CUSTER COUNTY–Although the annual Winter Ball was held just a few weeks ago, the Custer County Fair and Mid-States Rodeo will be back before we know it. The Custer County Ag Society (fair board) held its monthly meeting on February 10 at the fairgrounds to discuss events and projects taking place this year.
Grounds manager JJ Martin said he has been replacing and strengthening bleachers. Administrator Michelle Nelson said March will start a busy season at the fairgrounds with upcoming ropings, fundraisers, and barrel racing events.
The board discussed several items pertaining to this year’s county fair which will be held July 29 through August 4. Michelle Nelson said she has already been receiving calls for camper spots during the fair; selection will open the first Saturday of May. The board discussed making some changes to the vendor booths and displays under the grandstands due to a lack of traffic.
A motion was approved changing the fair release time for horses from Thursday morning to Wednesday at 5 p.m. the week of the county fair.
This year’s fair concert will be held on Saturday, July 30 at 8 p.m. following the parade at 6 p.m. The board decided to “go big” on booking entertainment. Michelle Nelson was given approval to book an artist that costs around $30,000 rather than $15,000 in hopes that a Saturday night concert will draw a larger crowd and additional sponsorships.
A big conversation regarding the Mid-States Rodeo Finals, which will be held at the Custer County Fairgrounds September 17-19, took place with representatives from the organization. The event has been successfully held in Broken Bow the last several years but the fair board took a loss of $6,000 last year. The board talked about making some changes to the weekend and “cutting the frills” in order to continue hosting the event while still breaking even financially. The board agreed the event brings lots of people and money to the area. Bids for 2023-2024 need to be submitted mid-year.
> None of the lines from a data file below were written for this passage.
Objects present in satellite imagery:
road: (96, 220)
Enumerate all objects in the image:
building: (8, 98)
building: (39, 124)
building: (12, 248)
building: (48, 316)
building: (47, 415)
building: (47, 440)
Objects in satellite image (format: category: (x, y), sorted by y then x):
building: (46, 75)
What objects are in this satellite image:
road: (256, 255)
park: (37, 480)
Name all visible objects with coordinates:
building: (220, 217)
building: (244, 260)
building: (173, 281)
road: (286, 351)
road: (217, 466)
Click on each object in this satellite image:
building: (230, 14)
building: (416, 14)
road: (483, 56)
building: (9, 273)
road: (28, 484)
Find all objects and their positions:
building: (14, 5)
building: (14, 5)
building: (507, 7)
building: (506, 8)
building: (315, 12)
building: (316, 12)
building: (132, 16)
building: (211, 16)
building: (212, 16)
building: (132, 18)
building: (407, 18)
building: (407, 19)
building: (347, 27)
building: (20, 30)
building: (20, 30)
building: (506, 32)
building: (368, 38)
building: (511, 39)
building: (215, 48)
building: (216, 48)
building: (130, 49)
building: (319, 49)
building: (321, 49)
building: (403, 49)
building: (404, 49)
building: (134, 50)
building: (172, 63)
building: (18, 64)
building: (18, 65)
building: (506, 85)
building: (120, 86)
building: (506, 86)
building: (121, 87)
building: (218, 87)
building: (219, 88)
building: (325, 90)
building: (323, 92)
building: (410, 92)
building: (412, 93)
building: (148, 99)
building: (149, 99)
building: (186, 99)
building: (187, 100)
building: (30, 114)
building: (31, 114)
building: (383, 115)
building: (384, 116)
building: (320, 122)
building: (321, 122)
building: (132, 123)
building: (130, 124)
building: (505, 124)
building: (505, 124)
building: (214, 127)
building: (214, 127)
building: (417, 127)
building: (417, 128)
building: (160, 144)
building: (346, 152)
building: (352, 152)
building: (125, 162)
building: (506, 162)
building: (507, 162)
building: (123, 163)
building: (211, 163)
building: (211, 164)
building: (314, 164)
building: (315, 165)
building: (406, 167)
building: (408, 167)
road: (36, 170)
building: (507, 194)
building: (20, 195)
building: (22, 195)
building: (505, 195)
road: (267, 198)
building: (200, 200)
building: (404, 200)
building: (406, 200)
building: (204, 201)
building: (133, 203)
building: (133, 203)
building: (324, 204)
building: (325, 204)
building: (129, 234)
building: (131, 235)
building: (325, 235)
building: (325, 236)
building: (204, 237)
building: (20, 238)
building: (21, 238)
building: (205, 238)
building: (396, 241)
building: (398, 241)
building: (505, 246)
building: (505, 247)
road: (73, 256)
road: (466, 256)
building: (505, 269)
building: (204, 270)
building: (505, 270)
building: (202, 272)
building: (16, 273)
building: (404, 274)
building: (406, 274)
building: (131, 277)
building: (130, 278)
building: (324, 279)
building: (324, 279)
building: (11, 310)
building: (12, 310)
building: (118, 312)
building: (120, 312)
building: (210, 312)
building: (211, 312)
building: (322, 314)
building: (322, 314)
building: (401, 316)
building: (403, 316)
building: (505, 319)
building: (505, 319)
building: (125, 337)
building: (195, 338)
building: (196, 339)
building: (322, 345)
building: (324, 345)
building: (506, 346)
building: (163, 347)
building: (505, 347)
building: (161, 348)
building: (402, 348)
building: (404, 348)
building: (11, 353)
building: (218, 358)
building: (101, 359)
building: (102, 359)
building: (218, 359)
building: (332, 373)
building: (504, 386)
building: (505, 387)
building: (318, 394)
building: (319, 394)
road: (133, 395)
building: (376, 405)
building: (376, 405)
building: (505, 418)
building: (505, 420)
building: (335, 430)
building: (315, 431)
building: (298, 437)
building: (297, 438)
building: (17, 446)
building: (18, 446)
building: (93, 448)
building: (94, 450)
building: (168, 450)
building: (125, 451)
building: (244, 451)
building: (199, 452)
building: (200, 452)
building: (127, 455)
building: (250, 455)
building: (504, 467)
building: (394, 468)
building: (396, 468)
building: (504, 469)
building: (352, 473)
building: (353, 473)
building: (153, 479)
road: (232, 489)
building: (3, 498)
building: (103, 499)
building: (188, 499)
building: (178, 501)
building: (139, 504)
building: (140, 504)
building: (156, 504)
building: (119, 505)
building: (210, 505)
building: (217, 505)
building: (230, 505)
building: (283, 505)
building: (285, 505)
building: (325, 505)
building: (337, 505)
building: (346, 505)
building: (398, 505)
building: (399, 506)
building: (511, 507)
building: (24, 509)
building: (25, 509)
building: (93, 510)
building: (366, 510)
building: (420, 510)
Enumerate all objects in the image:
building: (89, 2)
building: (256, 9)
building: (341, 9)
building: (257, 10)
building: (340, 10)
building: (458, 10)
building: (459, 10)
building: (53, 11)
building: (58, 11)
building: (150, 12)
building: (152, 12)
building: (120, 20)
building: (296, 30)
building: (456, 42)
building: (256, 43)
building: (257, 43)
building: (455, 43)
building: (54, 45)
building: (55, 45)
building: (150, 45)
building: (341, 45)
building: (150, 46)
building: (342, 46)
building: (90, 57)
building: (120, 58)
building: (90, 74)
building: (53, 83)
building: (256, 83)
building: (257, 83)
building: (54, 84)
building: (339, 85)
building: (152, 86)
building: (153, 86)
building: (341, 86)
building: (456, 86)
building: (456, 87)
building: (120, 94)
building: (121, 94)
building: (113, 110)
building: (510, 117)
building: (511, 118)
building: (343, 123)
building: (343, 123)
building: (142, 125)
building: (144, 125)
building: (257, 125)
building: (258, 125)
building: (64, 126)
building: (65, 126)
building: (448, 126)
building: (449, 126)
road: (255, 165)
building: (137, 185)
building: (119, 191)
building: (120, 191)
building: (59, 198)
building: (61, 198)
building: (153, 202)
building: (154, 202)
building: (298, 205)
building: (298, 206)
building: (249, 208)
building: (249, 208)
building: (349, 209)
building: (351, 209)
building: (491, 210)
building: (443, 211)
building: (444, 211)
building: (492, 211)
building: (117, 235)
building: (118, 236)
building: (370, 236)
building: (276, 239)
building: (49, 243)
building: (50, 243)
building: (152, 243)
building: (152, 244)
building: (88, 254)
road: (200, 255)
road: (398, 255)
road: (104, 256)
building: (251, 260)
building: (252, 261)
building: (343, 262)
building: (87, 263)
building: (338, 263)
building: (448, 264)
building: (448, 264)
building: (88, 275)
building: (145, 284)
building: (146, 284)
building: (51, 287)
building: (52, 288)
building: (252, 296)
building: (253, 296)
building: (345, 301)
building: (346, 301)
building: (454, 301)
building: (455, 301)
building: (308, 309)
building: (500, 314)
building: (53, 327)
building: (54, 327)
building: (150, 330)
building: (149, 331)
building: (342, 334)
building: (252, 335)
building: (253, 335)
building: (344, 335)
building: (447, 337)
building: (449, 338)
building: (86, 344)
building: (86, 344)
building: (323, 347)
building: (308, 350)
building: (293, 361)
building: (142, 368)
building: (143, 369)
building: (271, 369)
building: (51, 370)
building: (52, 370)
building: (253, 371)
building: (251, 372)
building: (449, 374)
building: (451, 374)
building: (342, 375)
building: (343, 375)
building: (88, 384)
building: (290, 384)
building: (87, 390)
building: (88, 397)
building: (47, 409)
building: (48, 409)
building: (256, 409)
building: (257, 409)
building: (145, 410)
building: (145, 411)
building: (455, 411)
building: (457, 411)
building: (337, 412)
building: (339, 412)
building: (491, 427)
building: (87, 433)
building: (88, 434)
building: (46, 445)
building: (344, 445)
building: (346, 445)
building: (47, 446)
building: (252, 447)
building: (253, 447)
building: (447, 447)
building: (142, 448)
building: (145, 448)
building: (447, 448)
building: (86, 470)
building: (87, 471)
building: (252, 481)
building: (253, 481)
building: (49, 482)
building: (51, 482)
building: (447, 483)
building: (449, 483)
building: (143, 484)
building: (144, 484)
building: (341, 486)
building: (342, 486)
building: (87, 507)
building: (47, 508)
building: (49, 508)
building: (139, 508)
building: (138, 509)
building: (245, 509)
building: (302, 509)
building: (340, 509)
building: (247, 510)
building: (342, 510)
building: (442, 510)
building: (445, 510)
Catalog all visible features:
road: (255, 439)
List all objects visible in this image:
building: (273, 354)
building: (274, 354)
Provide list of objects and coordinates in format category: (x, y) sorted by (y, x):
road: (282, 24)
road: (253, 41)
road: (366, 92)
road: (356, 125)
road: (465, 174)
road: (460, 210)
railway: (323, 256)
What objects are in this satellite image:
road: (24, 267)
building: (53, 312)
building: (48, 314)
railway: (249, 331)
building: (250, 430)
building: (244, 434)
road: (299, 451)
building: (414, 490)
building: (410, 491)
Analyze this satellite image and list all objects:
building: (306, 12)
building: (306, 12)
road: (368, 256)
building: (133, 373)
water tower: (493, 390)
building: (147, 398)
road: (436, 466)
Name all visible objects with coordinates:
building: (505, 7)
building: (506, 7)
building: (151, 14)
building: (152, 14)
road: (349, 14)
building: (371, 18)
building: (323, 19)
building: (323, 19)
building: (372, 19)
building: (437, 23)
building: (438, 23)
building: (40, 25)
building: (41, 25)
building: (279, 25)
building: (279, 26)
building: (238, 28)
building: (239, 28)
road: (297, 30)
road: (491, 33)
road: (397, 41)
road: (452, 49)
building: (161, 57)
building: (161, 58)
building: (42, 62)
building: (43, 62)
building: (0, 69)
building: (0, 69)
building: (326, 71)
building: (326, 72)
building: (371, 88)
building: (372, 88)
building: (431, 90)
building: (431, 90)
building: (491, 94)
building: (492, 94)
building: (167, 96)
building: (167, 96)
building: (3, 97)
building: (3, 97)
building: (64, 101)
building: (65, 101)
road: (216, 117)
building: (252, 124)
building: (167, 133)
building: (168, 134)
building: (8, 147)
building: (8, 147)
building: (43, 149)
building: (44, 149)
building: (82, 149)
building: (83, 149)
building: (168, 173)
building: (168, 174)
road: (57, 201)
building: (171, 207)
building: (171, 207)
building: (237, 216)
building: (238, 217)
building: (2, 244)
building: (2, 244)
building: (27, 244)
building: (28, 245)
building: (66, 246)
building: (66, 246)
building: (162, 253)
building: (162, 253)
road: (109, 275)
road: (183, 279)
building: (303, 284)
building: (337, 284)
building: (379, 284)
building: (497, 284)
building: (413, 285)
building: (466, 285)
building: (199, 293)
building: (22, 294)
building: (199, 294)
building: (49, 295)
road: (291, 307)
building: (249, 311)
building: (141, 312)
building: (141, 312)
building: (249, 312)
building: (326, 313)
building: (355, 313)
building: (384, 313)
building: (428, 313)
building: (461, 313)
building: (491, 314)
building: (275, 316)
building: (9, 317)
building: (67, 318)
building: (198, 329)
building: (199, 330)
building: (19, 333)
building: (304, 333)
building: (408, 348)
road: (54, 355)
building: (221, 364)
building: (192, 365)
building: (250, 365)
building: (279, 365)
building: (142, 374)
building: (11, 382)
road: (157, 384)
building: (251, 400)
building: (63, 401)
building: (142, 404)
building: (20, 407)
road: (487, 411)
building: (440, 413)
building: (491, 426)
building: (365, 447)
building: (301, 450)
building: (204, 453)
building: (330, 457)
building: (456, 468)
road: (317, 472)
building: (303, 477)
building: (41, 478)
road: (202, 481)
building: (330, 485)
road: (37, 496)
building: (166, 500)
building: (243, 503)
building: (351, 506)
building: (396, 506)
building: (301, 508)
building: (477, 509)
The recent state audit went smoothly according to Nelson. Conversation included a mower and checks dating back to 2011 that have not been cleared. The board discussed the costs vs. benefits of pursing the penalties and interests that the fair board has paid to the IRS and Department of Revenue following local accountant issues.
The board has paid $8,636.18 in penalties and interest. The auditors’ suggestion is to find a lawyer to pursue the issues and/or ask for the accounting fees to be paid back. Some board members felt it was not worth the money to hire lawyers but tax payers have inquired about the situation, according to President Kent Nelson. Administrator Michelle Nelson will continue looking into the situation.
The board also discussed improving WiFi at the fairgrounds and replacing grandstand and stall barn garage doors for about $9,666. The beef weigh-in was held earlier in February.